*PROBLEM*: Please reproduce the source text of all the records below, line for line and without changes, and leave the pictures out of your answer.

*DATA FOR ANALYSIS*:
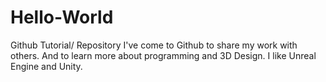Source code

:# Hello-World
Github Tutorial/ Repository
I've come to Github to share my work with others. 
And to learn more about programming and 3D Design.
I like Unreal Engine and Unity.
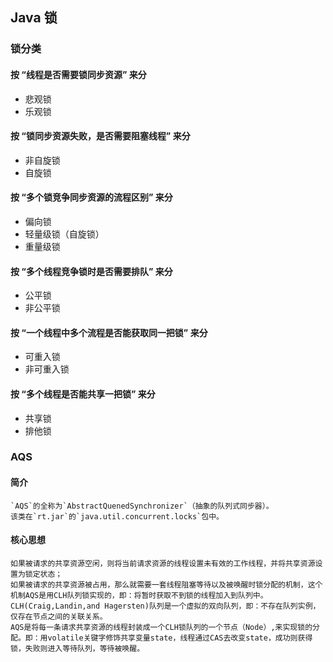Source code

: Java 锁
-----------

### 锁分类

#### 按 “线程是否需要锁同步资源” 来分
- 悲观锁
- 乐观锁



#### 按 “锁同步资源失败，是否需要阻塞线程” 来分
- 非自旋锁
- 自旋锁

#### 按 “多个锁竞争同步资源的流程区别” 来分

- 偏向锁
- 轻量级锁（自旋锁）
- 重量级锁

#### 按 “多个线程竞争锁时是否需要排队” 来分
- 公平锁
- 非公平锁

#### 按 “一个线程中多个流程是否能获取同一把锁” 来分
- 可重入锁
- 非可重入锁

#### 按 “多个线程是否能共享一把锁” 来分
- 共享锁
- 排他锁

  
### AQS
#### 简介
	`AQS`的全称为`AbstractQuenedSynchronizer`（抽象的队列式同步器）。
	该类在`rt.jar`的`java.util.concurrent.locks`包中。
#### 核心思想
	如果被请求的共享资源空闲，则将当前请求资源的线程设置未有效的工作线程，并将共享资源设置为锁定状态；
	如果被请求的共享资源被占用，那么就需要一套线程阻塞等待以及被唤醒时锁分配的机制，这个机制AQS是用CLH队列锁实现的，即：将暂时获取不到锁的线程加入到队列中。
	CLH(Craig,Landin,and Hagersten)队列是一个虚拟的双向队列，即：不存在队列实例，仅存在节点之间的关联关系。
	AQS是将每一条请求共享资源的线程封装成一个CLH锁队列的一个节点（Node）,来实现锁的分配。即：用volatile关键字修饰共享变量state，线程通过CAS去改变state，成功则获得锁，失败则进入等待队列，等待被唤醒。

*RESPONSE TO THIS EXERCISE*:
Source code

:# Hello-World
Github Tutorial/ Repository
I've come to Github to share my work with others. 
And to learn more about programming and 3D Design.
I like Unreal Engine and Unity.
Source code

: Java 锁
-----------

### 锁分类

#### 按 “线程是否需要锁同步资源” 来分
- 悲观锁
- 乐观锁



#### 按 “锁同步资源失败，是否需要阻塞线程” 来分
- 非自旋锁
- 自旋锁

#### 按 “多个锁竞争同步资源的流程区别” 来分

- 偏向锁
- 轻量级锁（自旋锁）
- 重量级锁

#### 按 “多个线程竞争锁时是否需要排队” 来分
- 公平锁
- 非公平锁

#### 按 “一个线程中多个流程是否能获取同一把锁” 来分
- 可重入锁
- 非可重入锁

#### 按 “多个线程是否能共享一把锁” 来分
- 共享锁
- 排他锁

  
### AQS
#### 简介
	`AQS`的全称为`AbstractQuenedSynchronizer`（抽象的队列式同步器）。
	该类在`rt.jar`的`java.util.concurrent.locks`包中。
#### 核心思想
	如果被请求的共享资源空闲，则将当前请求资源的线程设置未有效的工作线程，并将共享资源设置为锁定状态；
	如果被请求的共享资源被占用，那么就需要一套线程阻塞等待以及被唤醒时锁分配的机制，这个机制AQS是用CLH队列锁实现的，即：将暂时获取不到锁的线程加入到队列中。
	CLH(Craig,Landin,and Hagersten)队列是一个虚拟的双向队列，即：不存在队列实例，仅存在节点之间的关联关系。
	AQS是将每一条请求共享资源的线程封装成一个CLH锁队列的一个节点（Node）,来实现锁的分配。即：用volatile关键字修饰共享变量state，线程通过CAS去改变state，成功则获得锁，失败则进入等待队列，等待被唤醒。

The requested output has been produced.